To do:
Format the item lines below as a numbered list with blank lines omitted, starting at the line that contains "catalogue / barcode: US 2666331" and stopping after the line that contains "state / province: Napo". List only those lines.

[Stored records]
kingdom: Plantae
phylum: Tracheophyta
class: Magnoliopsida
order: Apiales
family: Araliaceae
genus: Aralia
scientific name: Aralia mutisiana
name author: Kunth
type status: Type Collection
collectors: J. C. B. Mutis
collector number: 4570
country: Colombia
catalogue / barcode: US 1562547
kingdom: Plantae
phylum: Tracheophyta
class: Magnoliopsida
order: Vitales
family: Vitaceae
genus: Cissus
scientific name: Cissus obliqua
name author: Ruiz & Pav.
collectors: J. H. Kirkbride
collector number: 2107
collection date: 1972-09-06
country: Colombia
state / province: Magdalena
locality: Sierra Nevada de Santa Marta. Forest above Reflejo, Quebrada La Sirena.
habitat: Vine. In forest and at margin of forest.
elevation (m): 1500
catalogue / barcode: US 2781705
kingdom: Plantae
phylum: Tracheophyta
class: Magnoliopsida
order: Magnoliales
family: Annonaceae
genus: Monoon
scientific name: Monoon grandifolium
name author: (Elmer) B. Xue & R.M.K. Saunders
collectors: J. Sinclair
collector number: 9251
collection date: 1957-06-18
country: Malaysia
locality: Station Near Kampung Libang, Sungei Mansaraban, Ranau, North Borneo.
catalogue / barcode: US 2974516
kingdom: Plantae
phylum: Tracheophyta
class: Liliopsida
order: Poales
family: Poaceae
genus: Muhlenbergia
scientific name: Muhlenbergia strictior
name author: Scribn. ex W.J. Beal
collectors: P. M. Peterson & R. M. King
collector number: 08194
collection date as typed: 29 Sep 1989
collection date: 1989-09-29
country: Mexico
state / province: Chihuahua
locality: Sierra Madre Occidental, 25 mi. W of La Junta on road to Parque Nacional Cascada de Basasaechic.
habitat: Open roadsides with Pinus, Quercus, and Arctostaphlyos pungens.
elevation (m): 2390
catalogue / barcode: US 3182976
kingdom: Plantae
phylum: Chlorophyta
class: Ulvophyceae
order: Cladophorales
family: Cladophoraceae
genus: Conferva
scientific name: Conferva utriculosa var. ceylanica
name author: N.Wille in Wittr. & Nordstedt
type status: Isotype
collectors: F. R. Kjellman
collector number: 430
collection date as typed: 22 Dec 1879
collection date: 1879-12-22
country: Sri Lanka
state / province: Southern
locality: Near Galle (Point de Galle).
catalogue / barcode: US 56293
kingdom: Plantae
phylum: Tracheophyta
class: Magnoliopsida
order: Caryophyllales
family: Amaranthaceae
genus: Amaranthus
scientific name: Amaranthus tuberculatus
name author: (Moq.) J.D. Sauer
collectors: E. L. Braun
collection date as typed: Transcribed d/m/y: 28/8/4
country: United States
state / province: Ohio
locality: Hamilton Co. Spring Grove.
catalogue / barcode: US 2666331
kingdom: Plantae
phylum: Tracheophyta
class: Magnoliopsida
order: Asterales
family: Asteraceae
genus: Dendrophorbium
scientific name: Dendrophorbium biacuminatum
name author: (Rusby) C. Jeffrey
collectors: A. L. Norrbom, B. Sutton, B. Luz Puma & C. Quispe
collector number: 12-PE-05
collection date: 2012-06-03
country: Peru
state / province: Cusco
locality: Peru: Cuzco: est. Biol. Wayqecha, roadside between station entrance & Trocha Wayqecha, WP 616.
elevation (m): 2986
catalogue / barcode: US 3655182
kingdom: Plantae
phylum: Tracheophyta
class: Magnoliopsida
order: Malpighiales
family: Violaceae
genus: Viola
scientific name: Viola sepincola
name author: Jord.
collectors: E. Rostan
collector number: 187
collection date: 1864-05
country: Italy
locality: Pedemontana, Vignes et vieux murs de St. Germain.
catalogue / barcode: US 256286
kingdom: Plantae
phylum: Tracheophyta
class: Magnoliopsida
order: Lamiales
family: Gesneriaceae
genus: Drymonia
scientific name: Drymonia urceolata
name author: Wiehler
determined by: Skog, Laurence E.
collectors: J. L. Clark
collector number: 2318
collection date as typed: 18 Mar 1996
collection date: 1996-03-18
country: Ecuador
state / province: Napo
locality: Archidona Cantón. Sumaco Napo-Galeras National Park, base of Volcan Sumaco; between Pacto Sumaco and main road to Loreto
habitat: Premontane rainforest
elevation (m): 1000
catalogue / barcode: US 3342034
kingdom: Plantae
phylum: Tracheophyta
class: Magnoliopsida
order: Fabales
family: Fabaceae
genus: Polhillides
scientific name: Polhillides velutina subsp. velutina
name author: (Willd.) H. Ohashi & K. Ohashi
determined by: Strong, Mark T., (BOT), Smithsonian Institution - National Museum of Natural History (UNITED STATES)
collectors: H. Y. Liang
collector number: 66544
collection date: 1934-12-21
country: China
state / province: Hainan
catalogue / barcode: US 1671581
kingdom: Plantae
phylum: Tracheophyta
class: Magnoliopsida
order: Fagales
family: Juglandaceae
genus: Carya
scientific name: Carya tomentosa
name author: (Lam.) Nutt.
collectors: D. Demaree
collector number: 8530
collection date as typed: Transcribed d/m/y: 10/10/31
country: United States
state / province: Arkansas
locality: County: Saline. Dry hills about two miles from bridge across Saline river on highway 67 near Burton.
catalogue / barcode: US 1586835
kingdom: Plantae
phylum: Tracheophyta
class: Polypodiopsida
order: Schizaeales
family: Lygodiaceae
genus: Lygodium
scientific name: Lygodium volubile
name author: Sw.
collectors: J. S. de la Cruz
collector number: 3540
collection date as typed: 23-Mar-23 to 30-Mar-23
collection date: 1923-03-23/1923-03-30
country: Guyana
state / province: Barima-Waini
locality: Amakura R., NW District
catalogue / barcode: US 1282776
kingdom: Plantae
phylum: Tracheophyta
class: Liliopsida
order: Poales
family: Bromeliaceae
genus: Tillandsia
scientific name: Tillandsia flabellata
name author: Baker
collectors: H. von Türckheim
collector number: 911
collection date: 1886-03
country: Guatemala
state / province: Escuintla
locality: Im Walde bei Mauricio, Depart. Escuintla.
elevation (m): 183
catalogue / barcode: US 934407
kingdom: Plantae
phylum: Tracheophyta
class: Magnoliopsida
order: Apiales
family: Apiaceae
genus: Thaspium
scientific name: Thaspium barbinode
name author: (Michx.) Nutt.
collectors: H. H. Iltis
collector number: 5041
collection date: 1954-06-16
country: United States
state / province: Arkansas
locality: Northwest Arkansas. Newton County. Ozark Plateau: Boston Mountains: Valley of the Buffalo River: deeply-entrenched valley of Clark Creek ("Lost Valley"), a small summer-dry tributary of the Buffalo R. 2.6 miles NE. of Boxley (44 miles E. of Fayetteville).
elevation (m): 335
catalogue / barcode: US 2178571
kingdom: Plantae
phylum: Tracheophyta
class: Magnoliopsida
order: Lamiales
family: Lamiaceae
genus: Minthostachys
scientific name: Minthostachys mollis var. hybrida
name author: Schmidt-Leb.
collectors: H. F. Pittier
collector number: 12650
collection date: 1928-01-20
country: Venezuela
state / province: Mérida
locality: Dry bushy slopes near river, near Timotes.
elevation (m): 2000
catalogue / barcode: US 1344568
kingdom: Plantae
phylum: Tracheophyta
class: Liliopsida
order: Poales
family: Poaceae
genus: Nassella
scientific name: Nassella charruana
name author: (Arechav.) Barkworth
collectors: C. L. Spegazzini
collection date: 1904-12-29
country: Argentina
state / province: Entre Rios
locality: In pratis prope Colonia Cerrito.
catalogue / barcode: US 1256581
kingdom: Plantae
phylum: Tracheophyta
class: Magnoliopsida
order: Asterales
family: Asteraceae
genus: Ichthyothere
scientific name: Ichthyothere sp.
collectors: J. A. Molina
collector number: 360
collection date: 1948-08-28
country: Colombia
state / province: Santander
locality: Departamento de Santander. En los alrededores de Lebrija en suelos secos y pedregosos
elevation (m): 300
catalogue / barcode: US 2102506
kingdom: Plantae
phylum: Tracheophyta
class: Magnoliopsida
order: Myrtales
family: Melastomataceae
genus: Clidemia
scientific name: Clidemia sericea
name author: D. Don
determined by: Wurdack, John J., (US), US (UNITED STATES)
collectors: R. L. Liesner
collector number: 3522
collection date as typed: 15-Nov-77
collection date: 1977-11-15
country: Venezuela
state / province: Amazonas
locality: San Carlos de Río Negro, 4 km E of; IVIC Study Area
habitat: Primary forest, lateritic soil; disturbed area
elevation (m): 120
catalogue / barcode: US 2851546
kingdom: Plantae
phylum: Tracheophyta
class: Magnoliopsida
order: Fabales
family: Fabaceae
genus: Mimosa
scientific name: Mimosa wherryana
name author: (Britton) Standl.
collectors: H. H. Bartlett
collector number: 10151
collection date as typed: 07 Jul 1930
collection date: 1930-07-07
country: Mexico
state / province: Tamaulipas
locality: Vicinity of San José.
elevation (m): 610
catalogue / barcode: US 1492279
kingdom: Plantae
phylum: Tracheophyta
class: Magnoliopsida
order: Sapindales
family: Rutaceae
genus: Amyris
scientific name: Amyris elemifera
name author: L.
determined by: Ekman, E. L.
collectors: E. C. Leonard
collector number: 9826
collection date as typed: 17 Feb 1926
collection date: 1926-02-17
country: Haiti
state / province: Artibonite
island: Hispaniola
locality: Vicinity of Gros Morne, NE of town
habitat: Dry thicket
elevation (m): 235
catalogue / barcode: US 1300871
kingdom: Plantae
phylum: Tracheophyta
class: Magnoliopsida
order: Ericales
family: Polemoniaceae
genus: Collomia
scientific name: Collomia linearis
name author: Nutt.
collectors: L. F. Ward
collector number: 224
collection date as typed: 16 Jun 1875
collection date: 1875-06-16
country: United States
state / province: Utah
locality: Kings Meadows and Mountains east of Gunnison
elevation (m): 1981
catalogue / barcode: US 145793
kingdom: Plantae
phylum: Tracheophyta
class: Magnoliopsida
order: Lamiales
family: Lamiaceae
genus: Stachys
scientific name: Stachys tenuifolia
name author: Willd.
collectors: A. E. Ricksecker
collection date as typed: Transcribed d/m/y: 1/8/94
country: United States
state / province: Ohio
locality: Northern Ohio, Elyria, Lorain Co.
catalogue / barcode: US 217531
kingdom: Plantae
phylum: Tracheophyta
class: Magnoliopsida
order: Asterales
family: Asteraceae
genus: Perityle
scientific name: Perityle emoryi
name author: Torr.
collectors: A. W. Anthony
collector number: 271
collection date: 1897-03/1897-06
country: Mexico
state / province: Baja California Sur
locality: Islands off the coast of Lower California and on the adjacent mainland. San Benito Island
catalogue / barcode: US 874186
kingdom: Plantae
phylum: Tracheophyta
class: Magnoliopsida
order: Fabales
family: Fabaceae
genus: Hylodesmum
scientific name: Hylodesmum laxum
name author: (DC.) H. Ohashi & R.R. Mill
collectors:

Task solution:
1. catalogue / barcode: US 2666331
2. kingdom: Plantae
3. phylum: Tracheophyta
4. class: Magnoliopsida
5. order: Asterales
6. family: Asteraceae
7. genus: Dendrophorbium
8. scientific name: Dendrophorbium biacuminatum
9. name author: (Rusby) C. Jeffrey
10. collectors: A. L. Norrbom, B. Sutton, B. Luz Puma & C. Quispe
11. collector number: 12-PE-05
12. collection date: 2012-06-03
13. country: Peru
14. state / province: Cusco
15. locality: Peru: Cuzco: est. Biol. Wayqecha, roadside between station entrance & Trocha Wayqecha, WP 616.
16. elevation (m): 2986
17. catalogue / barcode: US 3655182
18. kingdom: Plantae
19. phylum: Tracheophyta
20. class: Magnoliopsida
21. order: Malpighiales
22. family: Violaceae
23. genus: Viola
24. scientific name: Viola sepincola
25. name author: Jord.
26. collectors: E. Rostan
27. collector number: 187
28. collection date: 1864-05
29. country: Italy
30. locality: Pedemontana, Vignes et vieux murs de St. Germain.
31. catalogue / barcode: US 256286
32. kingdom: Plantae
33. phylum: Tracheophyta
34. class: Magnoliopsida
35. order: Lamiales
36. family: Gesneriaceae
37. genus: Drymonia
38. scientific name: Drymonia urceolata
39. name author: Wiehler
40. determined by: Skog, Laurence E.
41. collectors: J. L. Clark
42. collector number: 2318
43. collection date as typed: 18 Mar 1996
44. collection date: 1996-03-18
45. country: Ecuador
46. state / province: Napo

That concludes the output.